Progress 01/01/12 to 12/31/12

Outputs
OUTPUTS: Outputs during the reporting period include: the study about using a nanotechnology-based sensing and detection technique, surface-enhanced Raman spectroscopy (SERS), to detect and characterize pesticides extracted from fruit surfaces. In this study, gold-coated SERS-active nanosubstrates were used for SERS measurement. Three types of pesticides (carbaryl, phosmet, and azinphos-methyl) widely used in apples and tomatoes were selected. Significantly enhanced Raman signals of pesticides were acquired by SERS from the extract of fruit samples and exhibited characteristic patterns of the analytes. Multivariate statistical methods such as partial least squares (PLS) and principal component analysis (PCA) were used to develop quantitative and qualitative models for detection. SERS was able to detect all three types of pesticides extracted from fruit samples at the ppm level. The study of detection limit demonstrate that at 99.86% confidence interval, SERS can detect carbaryl at 4.51 ppm, phosmet at 6.51 ppm, and azinphos-methyl at 6.66 ppm spiked on apples; and carbaryl at 5.35 ppm, phosmet at 2.91 ppm, and azinphos-methyl at 2.94 ppm on tomatoes. Most of these detection limits meet the maximum residue limits established by FAO/WHO. Satisfactory recoveries (78 to 124%) were achieved for samples with concentrations at and larger than the detection limit. PARTICIPANTS: This project has provided training for several doctoral students and Master's students. TARGET AUDIENCES: The results of this project were presented at the IFT meeting. Audiences were from academia, the food industry, and government. PROJECT MODIFICATIONS: Nothing significant to report during this reporting period.

Impacts
Outcomes and impacts of the study include the scientific data and findings that can help address a growing concern in recent years for consumers about contamination of pesticides in fruits due to increasing use of pesticides in agriculture. Today's food safety situation calls for development of rapid, sensitive, and reliable methods that are suitable for on-site detection of food contaminants. Compared with other methods such as chromatogrphy-based techniques, SERS has the following advantages to meet such requirements: simplicity of sample preparation, acceptable accuracy and reliability, and wide applications.
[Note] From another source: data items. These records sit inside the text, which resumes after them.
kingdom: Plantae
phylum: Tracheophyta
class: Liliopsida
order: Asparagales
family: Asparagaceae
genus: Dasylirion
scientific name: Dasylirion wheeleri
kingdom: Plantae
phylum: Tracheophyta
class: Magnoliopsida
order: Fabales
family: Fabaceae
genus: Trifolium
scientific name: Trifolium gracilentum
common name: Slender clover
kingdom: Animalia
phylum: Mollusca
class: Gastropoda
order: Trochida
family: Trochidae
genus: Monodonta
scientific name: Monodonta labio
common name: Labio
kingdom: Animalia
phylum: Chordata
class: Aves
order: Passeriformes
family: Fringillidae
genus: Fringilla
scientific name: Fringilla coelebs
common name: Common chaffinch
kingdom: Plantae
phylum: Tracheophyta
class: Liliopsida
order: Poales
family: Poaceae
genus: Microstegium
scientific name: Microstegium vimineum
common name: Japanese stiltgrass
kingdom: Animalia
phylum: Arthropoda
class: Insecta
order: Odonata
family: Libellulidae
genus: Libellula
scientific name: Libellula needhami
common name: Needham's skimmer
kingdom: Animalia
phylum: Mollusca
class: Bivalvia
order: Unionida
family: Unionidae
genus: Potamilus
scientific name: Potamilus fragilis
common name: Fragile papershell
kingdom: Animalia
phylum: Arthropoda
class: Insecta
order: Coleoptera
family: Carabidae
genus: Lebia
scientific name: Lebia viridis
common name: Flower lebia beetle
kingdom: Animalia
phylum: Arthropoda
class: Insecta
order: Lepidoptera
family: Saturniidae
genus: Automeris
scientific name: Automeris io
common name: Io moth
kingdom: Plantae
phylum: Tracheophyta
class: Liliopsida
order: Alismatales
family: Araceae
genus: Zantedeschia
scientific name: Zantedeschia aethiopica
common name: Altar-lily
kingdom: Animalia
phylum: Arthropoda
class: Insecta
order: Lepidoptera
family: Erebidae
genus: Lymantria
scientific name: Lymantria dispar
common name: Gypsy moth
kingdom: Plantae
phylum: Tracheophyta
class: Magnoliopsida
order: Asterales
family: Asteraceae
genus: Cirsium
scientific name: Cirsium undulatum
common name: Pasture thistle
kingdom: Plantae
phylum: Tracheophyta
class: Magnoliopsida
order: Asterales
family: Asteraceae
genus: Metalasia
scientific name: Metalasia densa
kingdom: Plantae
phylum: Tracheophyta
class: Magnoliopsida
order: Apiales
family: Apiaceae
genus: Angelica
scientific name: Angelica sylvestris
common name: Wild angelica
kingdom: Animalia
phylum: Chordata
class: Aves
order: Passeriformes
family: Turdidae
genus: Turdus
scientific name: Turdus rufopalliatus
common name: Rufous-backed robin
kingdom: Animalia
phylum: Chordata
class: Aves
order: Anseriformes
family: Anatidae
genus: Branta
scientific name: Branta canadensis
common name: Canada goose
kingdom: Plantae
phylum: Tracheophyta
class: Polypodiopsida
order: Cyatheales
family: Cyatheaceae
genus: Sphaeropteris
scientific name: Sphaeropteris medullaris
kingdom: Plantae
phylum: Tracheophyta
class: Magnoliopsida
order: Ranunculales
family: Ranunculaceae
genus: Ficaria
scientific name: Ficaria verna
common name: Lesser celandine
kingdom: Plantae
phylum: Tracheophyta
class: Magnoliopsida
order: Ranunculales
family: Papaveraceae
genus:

In addition, more effective yet simple extraction techniques and better performing substrates will greatly improve the capability of SERS methods. These results demonstrate that SERS coupled with novel SERS-active nanosubstrates is a rapid, sensitive, and reliable method for detection and characterization of chemical contaminants in foods.

Publications

  • Liu, B., Zhou, P., Liu, X.M., Sun, X., Li, H., Lin, M.* 2012. Detection of pesticides in fruits by surface-enhanced Raman spectroscopy coupled with gold nanostructures. Food and Bioprocess Technology. In press.
  • Fan, C., Hu, Z.Q., Mustapha, A., Lin, M. 2011. Rapid detection of food- and waterborne bacteria using surface enhanced Raman spectroscopy coupled with silver nanosubstrates. Applied Microbiology and Biotechnology. 92:1053-1061.
  • Zhang, Z.; Kong, F.; Vardhanabhuti, B.; Mustapha, A.; Lin, M. 2012. Detection of engineered silver nanoparticle contamination in pears. J. Agric. Food Chem. In press.